Kuliah kerja nyata tematik mandiri kelompok 86 Universitas Trunojoyo Madura, adakan pelatihan pengolahan pangan “Srotot Puding Jegung Desa Pangosean” yang bertempat di rumah kepala desa pangongsean (08/07).

Pelatihan pengolahan pangan ini merupakan salah satu program kerja dari KKN Tematik mandiri 86 UTM yang bahan pokoknya menggunakan jagung muda, dimana jagung disini merupakan salah satu tumbuhan yang dihasilkan oleh desa pangongsean. Di desa pangosean jagung hanya digunakan sebagai campuran untuk nasi atau sebagai makanan ringan saja bahkan jagung setelah dipanen lalu dijual, hal ini dikarenakan harga jagung setelah panen tidak terlalu mahal.

Namun, ditangan KKN Tematik mandiri 86 Jagung muda sangatlah berarti dan dapat menghasilkan nilai jual tinggi, yang dapat diolah menjadi pudot (puding sedot) dengan nama Srotot Puding Jegung. “Srotot Puding Jegung” ini merupakan program kerja produk unggulan dari desa pangosean yang diciptakan oleh KKN Tematik mandiri 86 UTM dengan pemanfaatan potensi lokal yang ada.
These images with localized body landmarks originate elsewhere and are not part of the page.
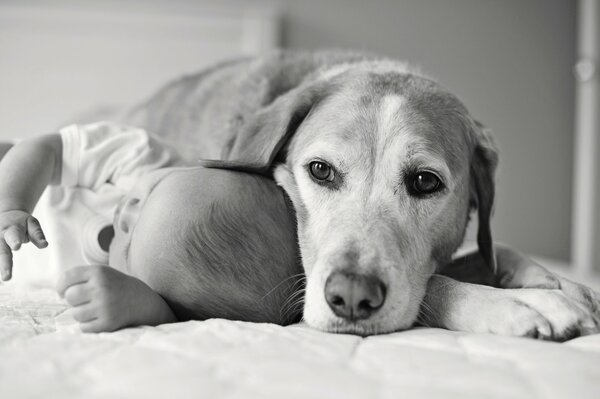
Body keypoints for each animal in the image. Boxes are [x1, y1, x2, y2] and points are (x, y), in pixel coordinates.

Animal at [118, 49, 600, 338]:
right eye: (320, 170)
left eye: (425, 181)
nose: (351, 296)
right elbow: (435, 284)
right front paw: (517, 303)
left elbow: (492, 249)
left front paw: (549, 279)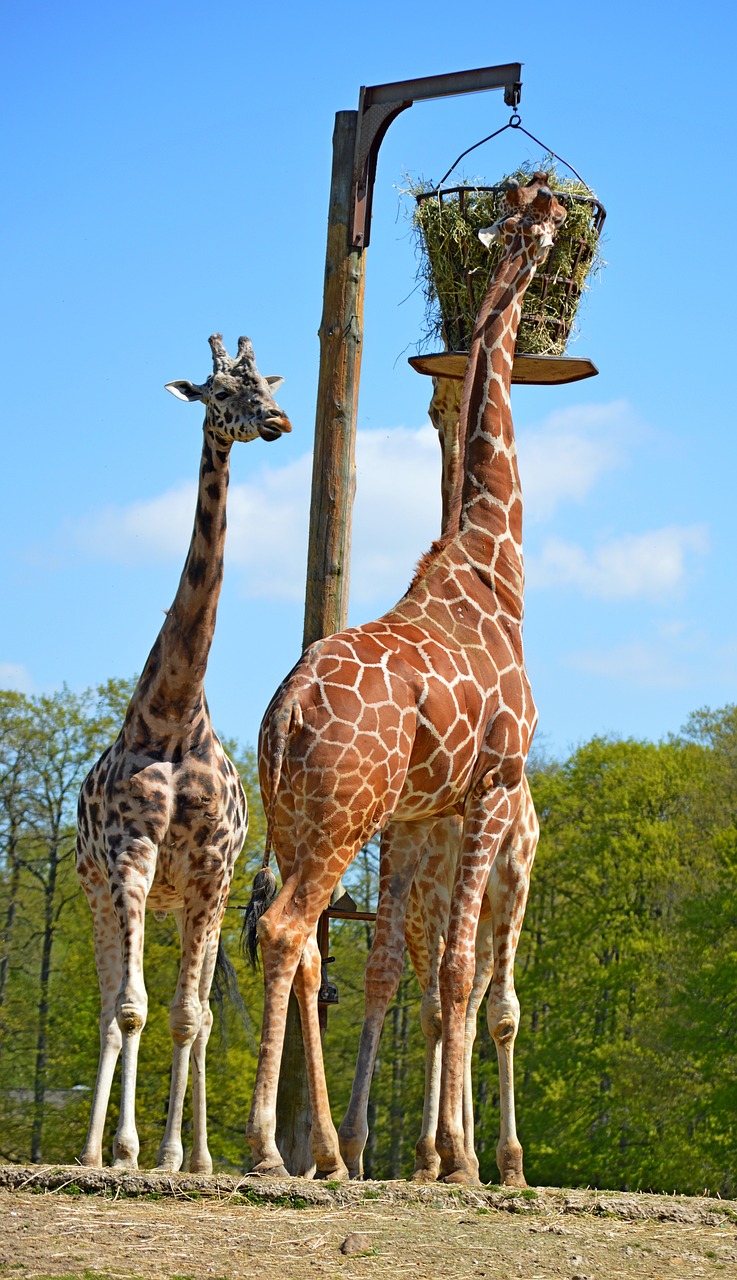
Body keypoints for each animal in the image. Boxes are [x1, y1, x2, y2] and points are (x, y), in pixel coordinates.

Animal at [74, 335, 291, 1172]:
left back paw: (193, 1155)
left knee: (194, 1010)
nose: (277, 421)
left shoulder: (208, 871)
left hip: (191, 901)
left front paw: (177, 1156)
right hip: (101, 893)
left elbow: (190, 1017)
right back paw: (95, 1151)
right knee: (111, 1006)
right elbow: (131, 1009)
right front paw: (127, 1149)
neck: (169, 714)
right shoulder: (128, 856)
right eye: (219, 390)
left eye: (267, 383)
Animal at [245, 175, 562, 1182]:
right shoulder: (491, 786)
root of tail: (285, 715)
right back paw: (268, 1148)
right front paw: (460, 1160)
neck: (494, 568)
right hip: (344, 815)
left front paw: (437, 1152)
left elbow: (424, 981)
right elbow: (458, 976)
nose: (556, 224)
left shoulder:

Dalam pengolahan pudot atau srotot puding jegung ini dari bahan dasar jagung muda yang habis dipanen di desa pangongsean lalu dikreasikan dengan bahan-bahan lainnya seperti nutrijel, gula, tepung meizena, susu, dan bahan lainnya sehingga dapat dihasilkan srotot puding jegung yang memiliki nilai jual tinggi dan dapat digemari baik dalam kalangan anak-anak, remaja, maupun lansia. KKN Tematik mandiri 86 melakukan program kerja ini dengan cara mensosialisasikan serta memberikan pelatihan kepada ibu-ibu PKK di desa pangongsean. Dengan harapan produk ini dapat diterima dengan baik dan dapat dijadikan peluang usaha di desa pangonsean yang nantinya dapat dipasarkan baik di desa pangongsean sendiri maupun diluar pangosean.